[Start of section]

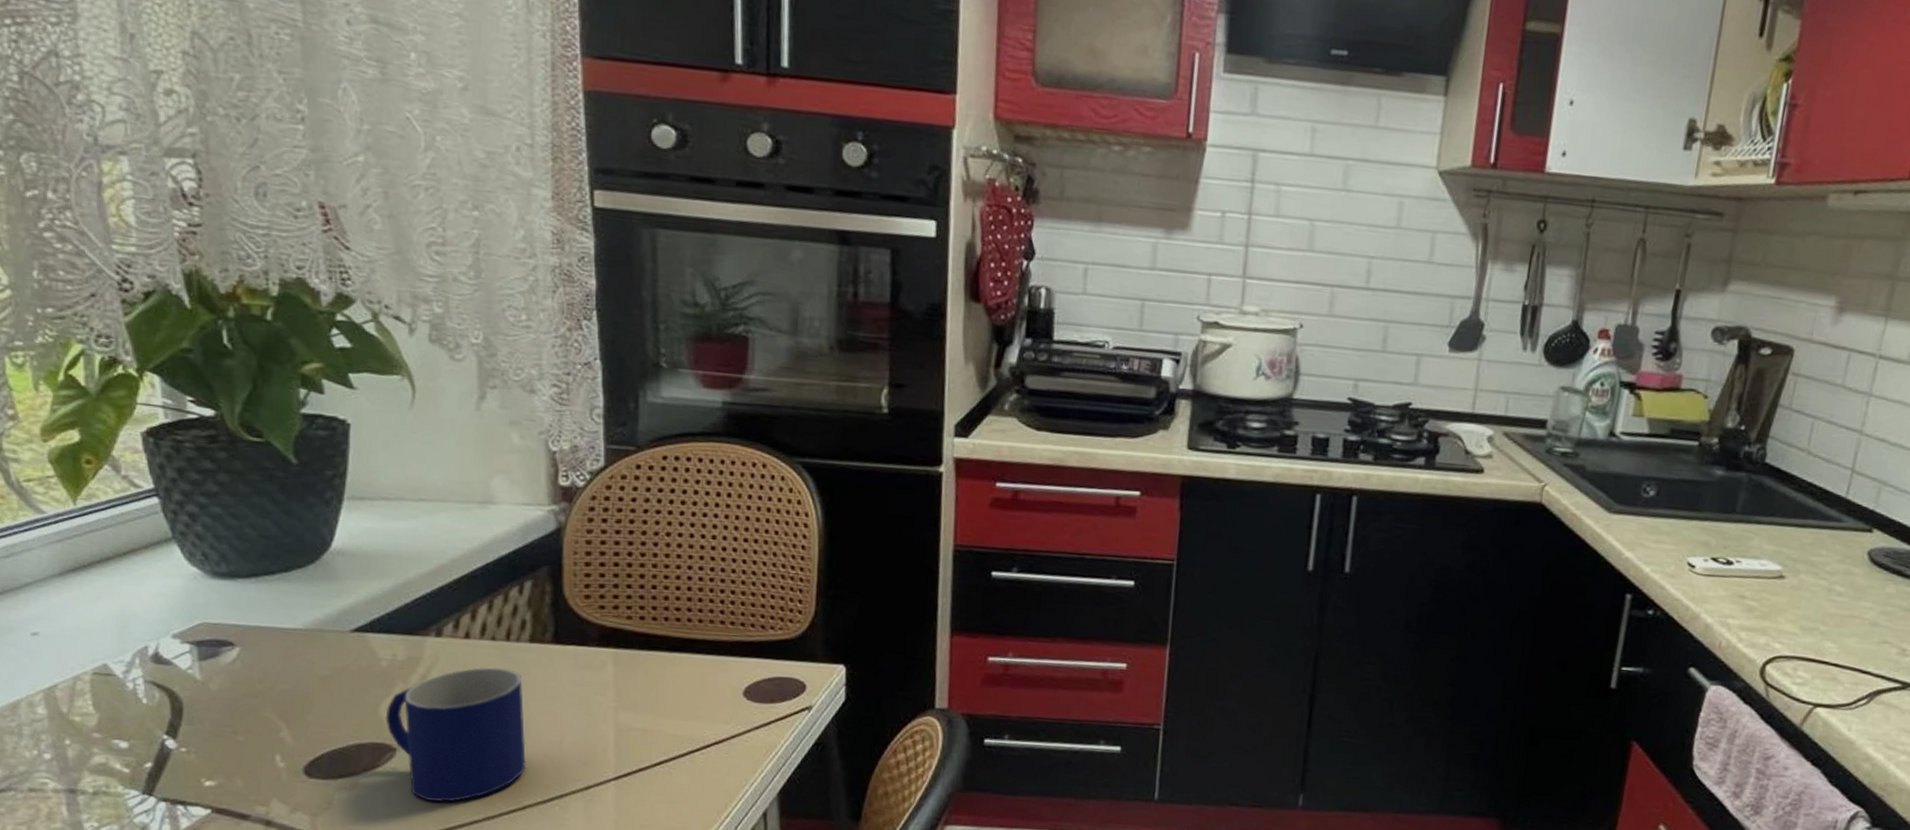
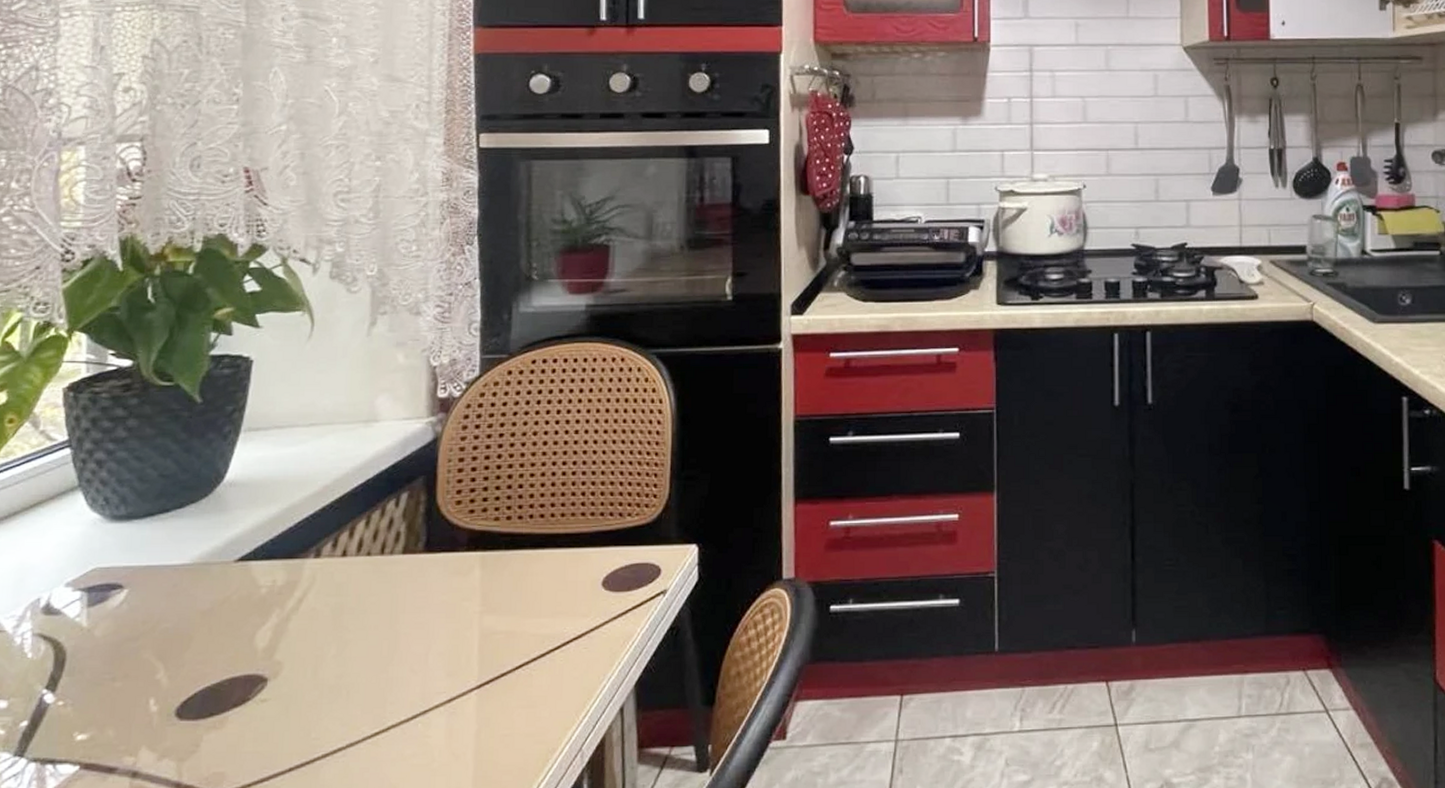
mug: present [385,667,527,802] -> none [260,582,394,733]

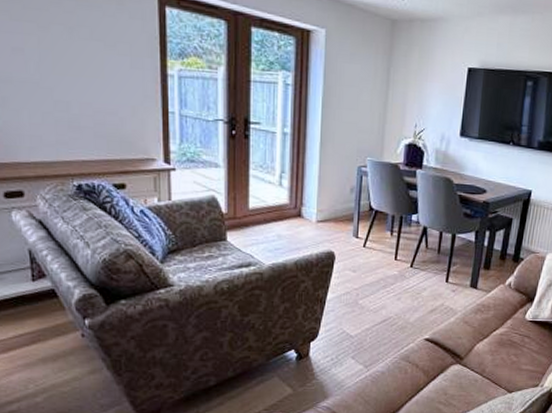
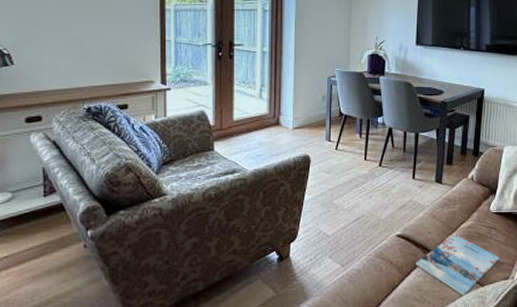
magazine: none [442,340,531,401] -> present [415,233,500,296]

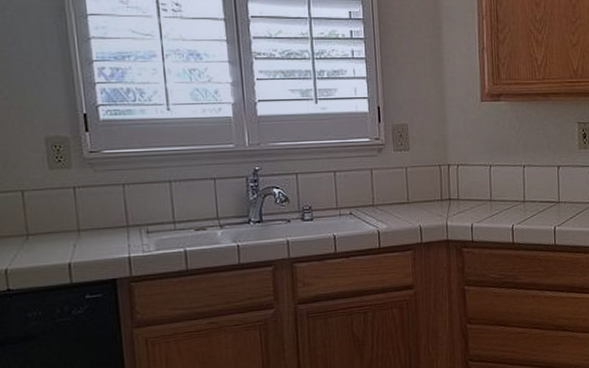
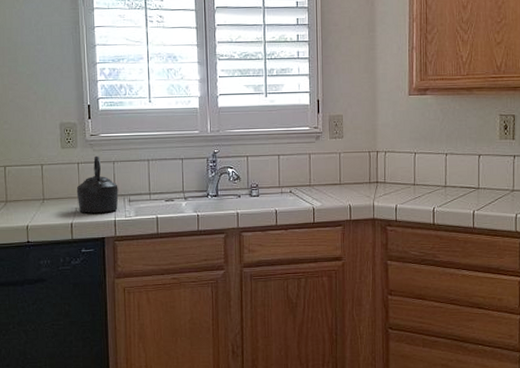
kettle: none [73,177,133,250] -> present [76,155,119,213]

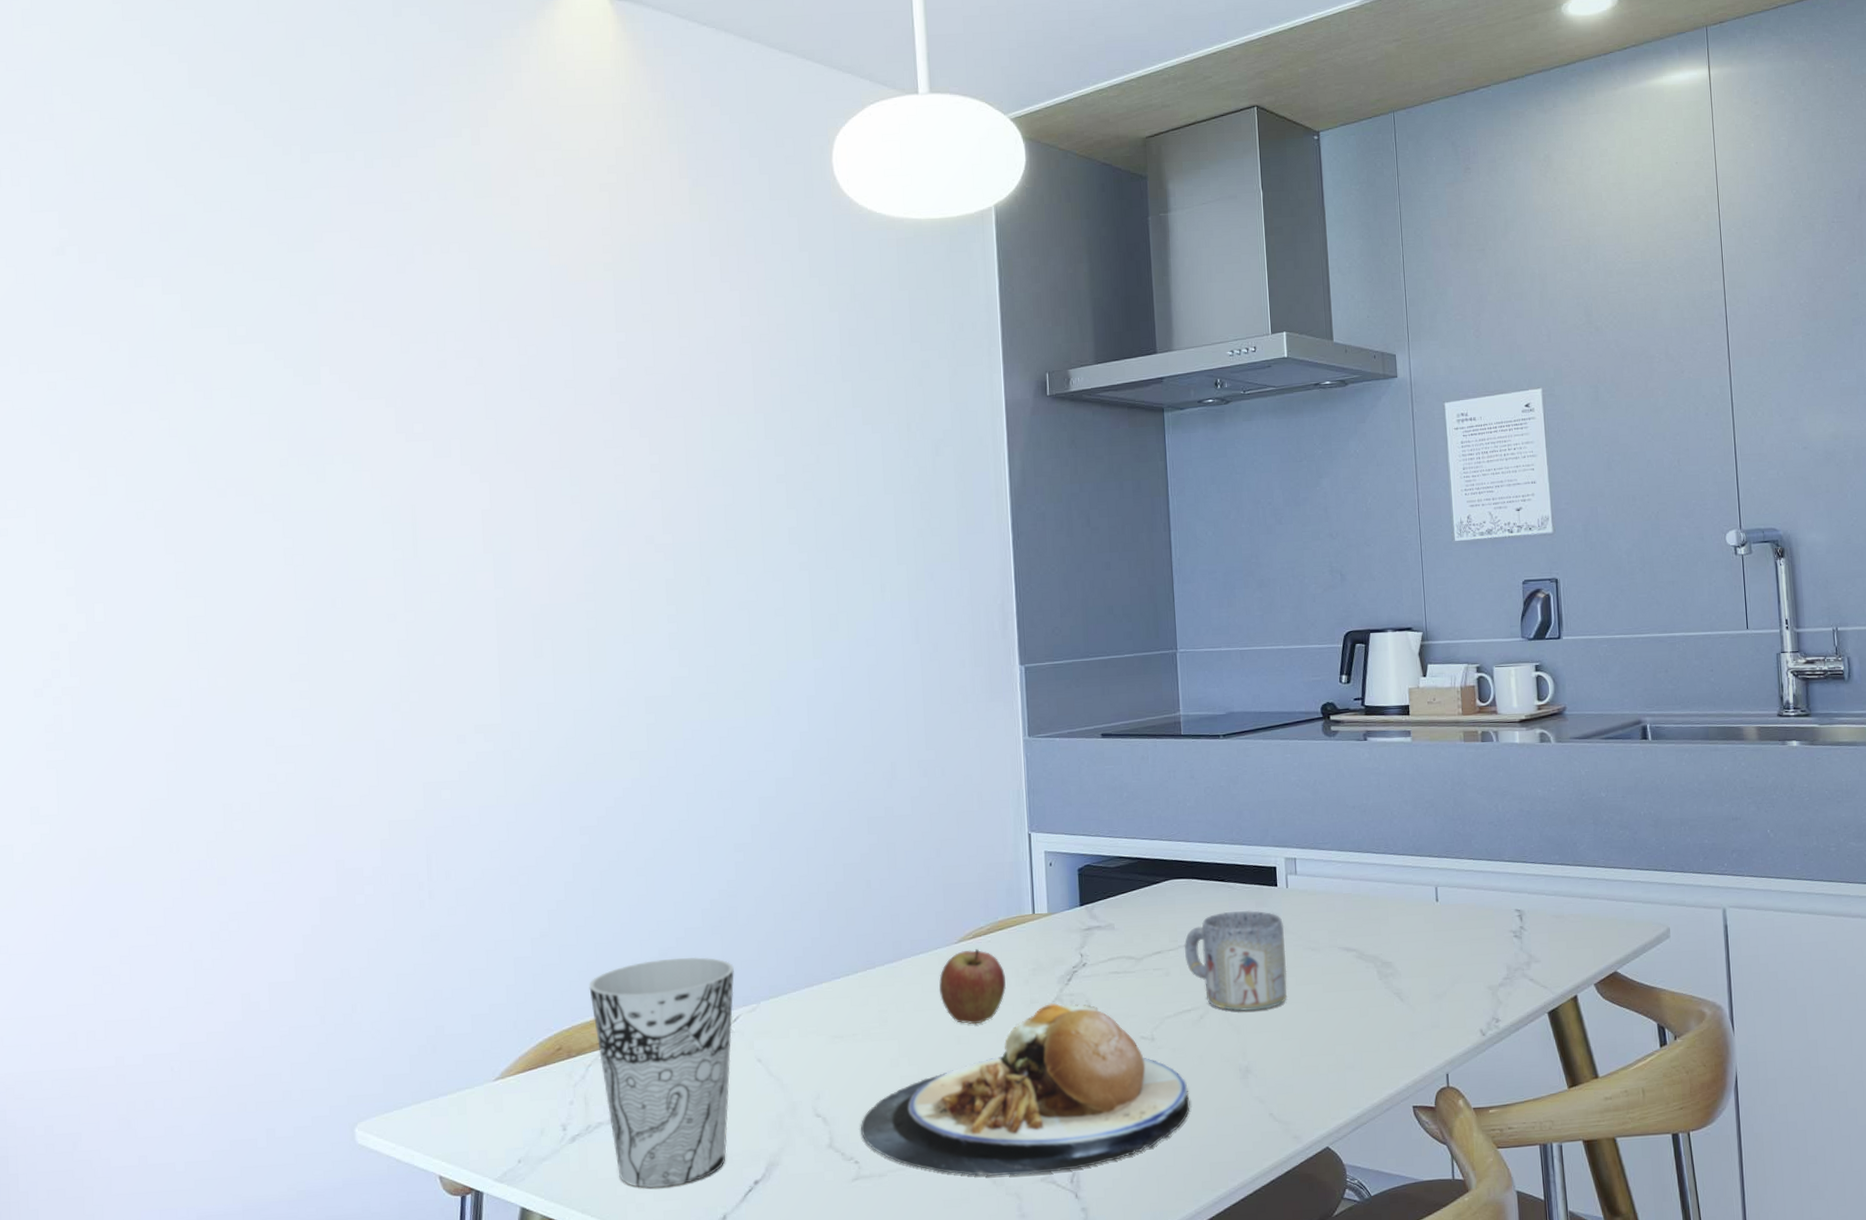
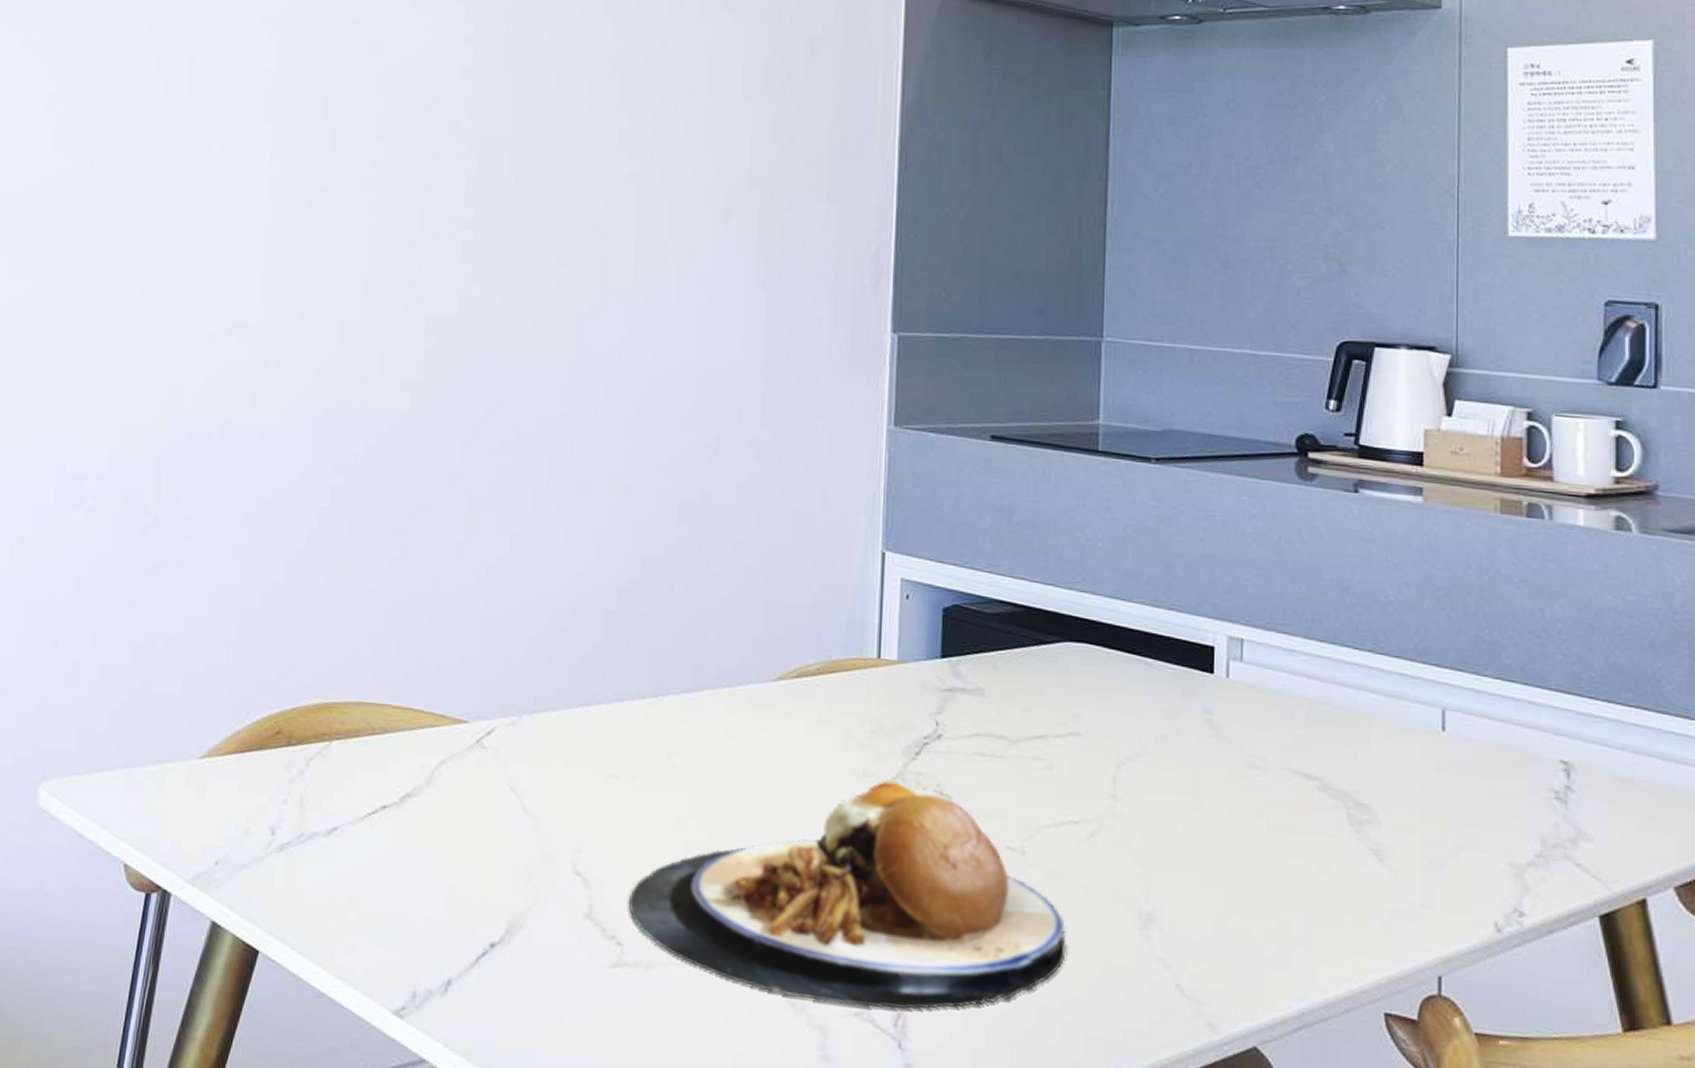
cup: present [589,956,734,1188] -> none [321,640,495,931]
fruit: present [939,949,1006,1025] -> none [747,692,834,792]
mug: present [1184,910,1287,1011] -> none [1076,696,1219,840]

[End of section]

**WHAT TO DO**.
Restate the data above exactly, stripping out each image.

**REPLY**.
mug: present [385,667,527,802] -> none [260,582,394,733]

magazine: none [442,340,531,401] -> present [415,233,500,296]

kettle: none [73,177,133,250] -> present [76,155,119,213]

cup: present [589,956,734,1188] -> none [321,640,495,931]
fruit: present [939,949,1006,1025] -> none [747,692,834,792]
mug: present [1184,910,1287,1011] -> none [1076,696,1219,840]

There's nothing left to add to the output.